I've been busy, but lonely. Lots of meetings, attending the UU church. I'm hoping that I'm planting seeds for deeper friendships eventually. I'll keep you posted more regularly. And I'm working on getting caught up with all y'all. Thanks for the virtual gifts! I especially love the squirrely one, as I'm partial to squirrels. But they're all great. <3 Thanks!
Christchurch, on the South Island of New Zealand is where I hope to live. I hope to live there and teach and/or do some counseling during the school year and travel and visit family in the States for a month or two a year.
I'm a little tipsy. But I know what I'm thinking. I went dancing with jogamatic and busted_english. If it takes until I'm 80, I've advised them that I will hunt to the ends of the earth until I find a man or two with which I have the same chemistry and strength of marriage. They are solid and lovely.

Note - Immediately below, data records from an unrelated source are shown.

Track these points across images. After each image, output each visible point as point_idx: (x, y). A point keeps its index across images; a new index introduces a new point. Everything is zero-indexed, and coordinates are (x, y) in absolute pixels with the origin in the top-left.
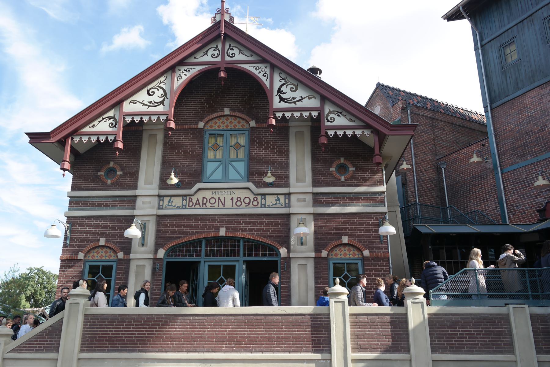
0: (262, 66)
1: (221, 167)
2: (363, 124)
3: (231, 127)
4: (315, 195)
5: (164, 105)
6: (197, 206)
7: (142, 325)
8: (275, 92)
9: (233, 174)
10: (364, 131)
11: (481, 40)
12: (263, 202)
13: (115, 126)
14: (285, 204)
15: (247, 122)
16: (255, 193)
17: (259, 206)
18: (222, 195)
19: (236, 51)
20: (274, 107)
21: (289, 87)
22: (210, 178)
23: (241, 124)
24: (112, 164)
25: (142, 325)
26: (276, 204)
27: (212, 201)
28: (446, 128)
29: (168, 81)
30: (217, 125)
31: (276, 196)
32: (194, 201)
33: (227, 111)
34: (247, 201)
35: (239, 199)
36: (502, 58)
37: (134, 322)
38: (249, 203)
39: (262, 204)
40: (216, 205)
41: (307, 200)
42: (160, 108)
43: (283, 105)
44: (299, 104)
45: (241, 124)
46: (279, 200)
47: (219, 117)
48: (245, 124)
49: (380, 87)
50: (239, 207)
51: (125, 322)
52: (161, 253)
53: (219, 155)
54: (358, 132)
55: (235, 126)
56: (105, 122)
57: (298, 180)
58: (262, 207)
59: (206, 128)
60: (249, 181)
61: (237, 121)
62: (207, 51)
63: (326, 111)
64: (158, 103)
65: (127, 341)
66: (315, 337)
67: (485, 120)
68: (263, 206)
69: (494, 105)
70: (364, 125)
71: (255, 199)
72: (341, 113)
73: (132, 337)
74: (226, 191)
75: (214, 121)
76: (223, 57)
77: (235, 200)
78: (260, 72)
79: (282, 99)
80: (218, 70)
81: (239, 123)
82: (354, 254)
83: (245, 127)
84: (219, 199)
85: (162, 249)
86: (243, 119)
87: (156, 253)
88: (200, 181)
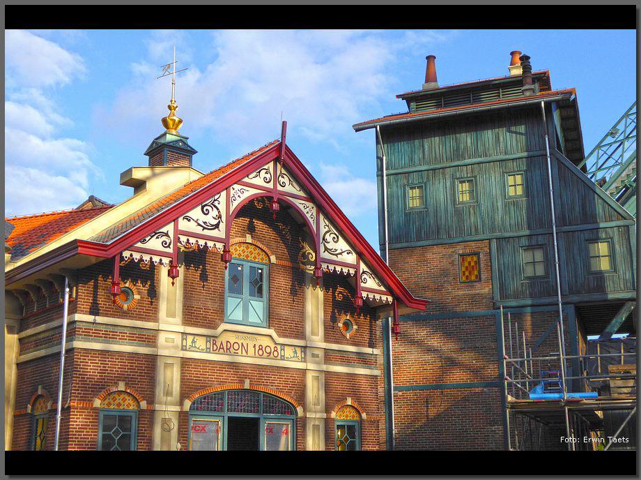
0: (310, 205)
5: (219, 230)
6: (221, 351)
8: (321, 241)
9: (253, 318)
10: (388, 297)
17: (279, 357)
19: (286, 180)
21: (333, 236)
26: (294, 357)
31: (293, 348)
38: (270, 353)
40: (239, 351)
42: (214, 233)
44: (340, 258)
46: (296, 353)
56: (157, 238)
58: (281, 359)
62: (259, 172)
64: (213, 226)
71: (276, 349)
74: (249, 335)
76: (275, 185)
77: (257, 348)
78: (308, 213)
84: (242, 345)
87: (181, 404)
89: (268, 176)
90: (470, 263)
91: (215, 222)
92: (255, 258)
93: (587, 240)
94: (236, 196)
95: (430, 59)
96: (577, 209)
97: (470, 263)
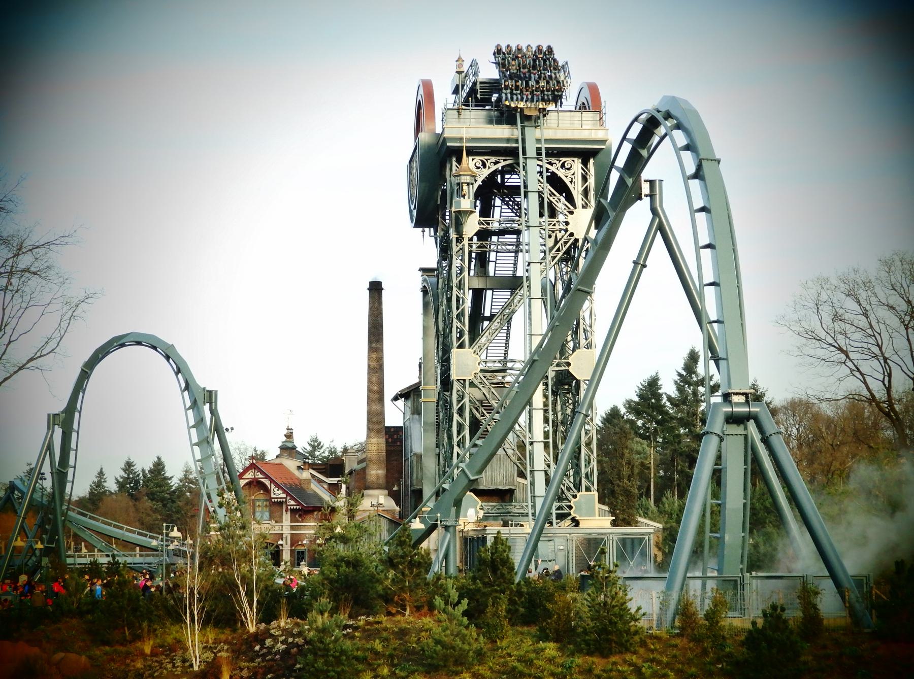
2: (558, 240)
4: (291, 526)
19: (259, 473)
44: (280, 496)
57: (286, 520)
85: (465, 484)
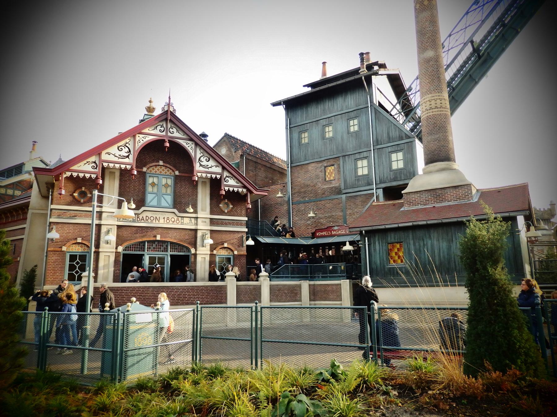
1: (157, 197)
3: (163, 173)
5: (129, 158)
6: (143, 221)
7: (129, 292)
8: (197, 160)
10: (243, 189)
11: (290, 125)
12: (182, 221)
13: (96, 168)
14: (195, 223)
15: (173, 171)
16: (173, 214)
18: (158, 215)
19: (175, 130)
20: (197, 169)
21: (205, 158)
22: (150, 204)
23: (169, 172)
24: (83, 189)
25: (129, 292)
26: (190, 223)
27: (152, 218)
28: (262, 169)
29: (131, 143)
30: (154, 170)
32: (141, 218)
33: (161, 163)
34: (173, 220)
35: (168, 218)
36: (300, 139)
37: (124, 291)
38: (174, 221)
39: (181, 223)
40: (154, 221)
41: (207, 222)
42: (127, 160)
43: (202, 169)
44: (210, 170)
45: (169, 172)
46: (191, 221)
47: (156, 166)
48: (172, 172)
49: (227, 136)
50: (168, 223)
51: (119, 291)
52: (120, 249)
53: (155, 190)
54: (240, 190)
55: (166, 173)
57: (202, 210)
58: (181, 224)
59: (147, 172)
60: (174, 208)
61: (167, 169)
62: (156, 127)
63: (225, 176)
65: (121, 301)
66: (171, 300)
67: (285, 166)
68: (182, 224)
69: (293, 165)
70: (242, 186)
71: (168, 219)
72: (232, 177)
73: (124, 299)
75: (152, 168)
76: (167, 133)
77: (166, 219)
78: (189, 146)
79: (201, 165)
80: (163, 141)
81: (168, 171)
82: (229, 253)
83: (172, 174)
84: (156, 217)
86: (171, 169)
87: (116, 248)
88: (144, 205)
89: (162, 129)
90: (330, 170)
91: (127, 154)
92: (156, 172)
93: (390, 152)
94: (141, 141)
95: (324, 63)
96: (385, 135)
97: (330, 170)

And they can both dance like the dickens.
Alright. Now that I've written that, it's off to bed. I'm gonna catch up on some much-needed sleep. 6-8 hours since Monday is not good. And I'm starting to get weird Bell's Palsy symptoms: strange tastes, numbness on one side of the face, etc. I'm hoping the sleep will make everything better. It's been a good weekend. Very restful and productive at the same time.